Clays and clay minerals

Clays are fine-grained materials with unique properties, such as plastic behavior when wet. They form by the weathering of silicate rocks at the earth’s surface, by diagenetic reactions, and by hydrothermal alteration. An understanding of clays is important to solving problems in petroleum geology, engineering, and environmental science.

Definition and Properties

The definition of clays varies depending on the scientific discipline or application. An engineer’s definition, which is based on particle size, differs from a mineralogist’s definition, which is based on crystal structure. In the broadest sense, clays are materials that have a very fine grain size (less than 0.002 millimeter) and behave plastically when wet. A more specific definition of a clay mineral is a hydrous aluminum phyllosilicate, or, more simply stated, a mineral that contains water, aluminum, and silicon, and has a layered structure. The term “clays” will be used for the broad definition, and “clay mineral” for the specific definition. Rock flour, or material that was ground to a fine powder by glaciers, would fit the definition of clays; however, it may contain minerals such as quartz and feldspars that do not fit the definition of a clay mineral. Mica is a hydrous aluminum phyllosilicate, but it often occurs as large crystals, so it does not fit the definition of clays. Certain minerals such as zeolites and hydroxides (goethite and gibbsite) have a very fine grain size and physical properties similar to clay minerals, so they are often included with the clay minerals. Unique properties of clays, including their plastic behavior when wet and ability to adsorb water and ions in solution, can be attributed to their small crystal size, large surface area, and unique crystal structure.

Clay Mineral Structure

There are two basic elements of the clay mineral structure: a tetrahedral sheet and an octahedral sheet.

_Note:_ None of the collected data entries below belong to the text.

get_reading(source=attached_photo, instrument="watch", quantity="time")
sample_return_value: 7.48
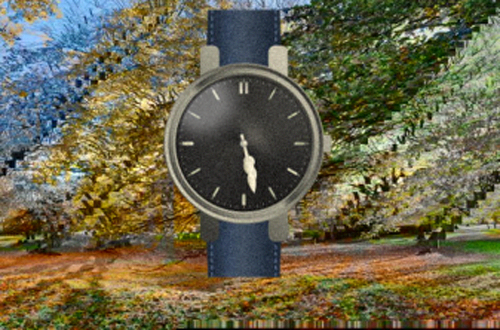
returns 5.28
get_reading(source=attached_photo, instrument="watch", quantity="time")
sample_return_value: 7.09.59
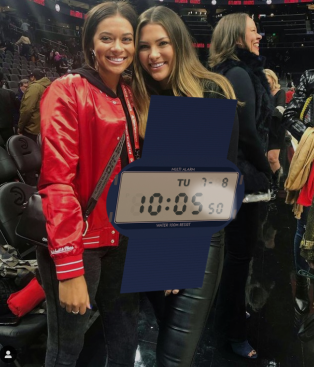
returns 10.05.50
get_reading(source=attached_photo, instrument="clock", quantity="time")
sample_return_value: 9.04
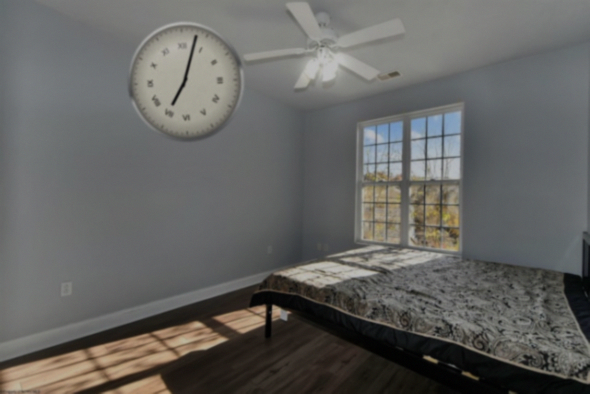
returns 7.03
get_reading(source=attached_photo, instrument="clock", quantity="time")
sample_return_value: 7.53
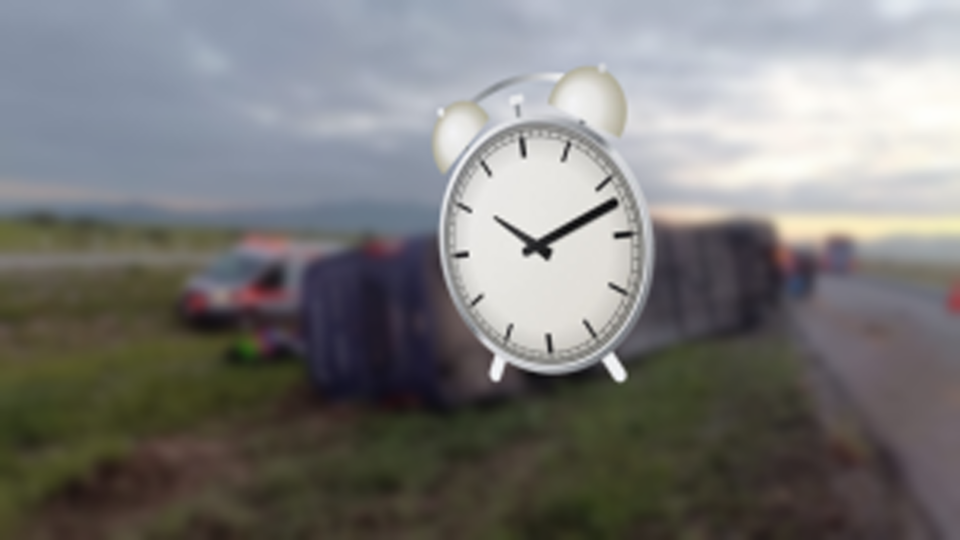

A silicon atom surrounded by four oxygen atoms forms the basic building block of all silicate minerals, the four-sided silica tetrahedron. In phyllosilicate minerals, the silica tetrahedra are linked together by sharing the three oxygen atoms at the corners of the tetrahedra, forming a continuous sheet. The tetrahedral sheet has a negative charge and a general chemical formula of Si₄O₁₀^4-. The octahedral sheet consists of a sandwich of positively charged atoms (cations), like magnesium, iron, or aluminum, between sheets of oxygen and hydroxyl anions, or negatively charged ions (OH^-). Each cation is surrounded by six anions that lie at the corners of an octahedron, a shape made of eight triangles. The octahedra are linked together to form a sheet by sharing the anions on the edges of the octahedra.

There are two types of octahedral sheets: trioctahedral and dioctahedral. The prefixes refer to the fraction of octahedral occupied by cations: 2/3 for dioctahedral and 3/3 for trioctahedral. The trioctahedral sheet is composed of divalent cations such as Mg²⁺ and Fe²⁺. For every six hydroxyl anions, the trioctahedral sheet contains three cations, resulting in a sheet where all the available octahedral sites contain a cation. The dioctahedral sheet contains trivalent cations such as Al³⁺ and Fe³⁺. The dioctahedral sheet has only two cations per six hydroxyl anions, resulting in only two-thirds of the available octahedral sites being filled with cations. The general chemical formulas for the trioctahedral and dioctahedral sheets are Mg₃OH₆ and Al₂OH₆, respectively.

Layers in clay minerals are made of combinations of tetrahedral and octahedral sheets. The unshared oxygen of the silica tetrahedra take the place of some of the hydroxyl anions in the octahedral sheet, resulting in neutralization of the negative charges on the tetrahedral sheet. There are two types of layers: a 1:1 or T-O layer made up of one tetrahedral sheet and one octahedral sheet, and a 2:1 or T-O-T layer, which contains one octahedral sheet sandwiched between two tetrahedral sheets. Not all minerals with these layered structures are considered clay minerals.

The prototype clays have neutral layer charges, with the layers held together by weak van der Waals bonds where positive portions of one sheet are attracted to negative portions of another sheet. Kaolinite and serpentine are prototype 1:1 minerals. Kaolinite is dioctahedral and serpentine is trioctahedral. Kaolinite, a pure white clay, is the major constituent of fine porcelain. Serpentine is not generally considered a clay mineral. It can occur as chrysotile asbestos, which was widely used as insulation material before it was recognized as a health hazard. Talc and pyrophyllite are the trioctahedral and dioctahedral 2:1 prototype minerals. The waxy or slippery feel of talc (also not a clay mineral) is the result of cleavage along the weak van der Waals bonds between layers.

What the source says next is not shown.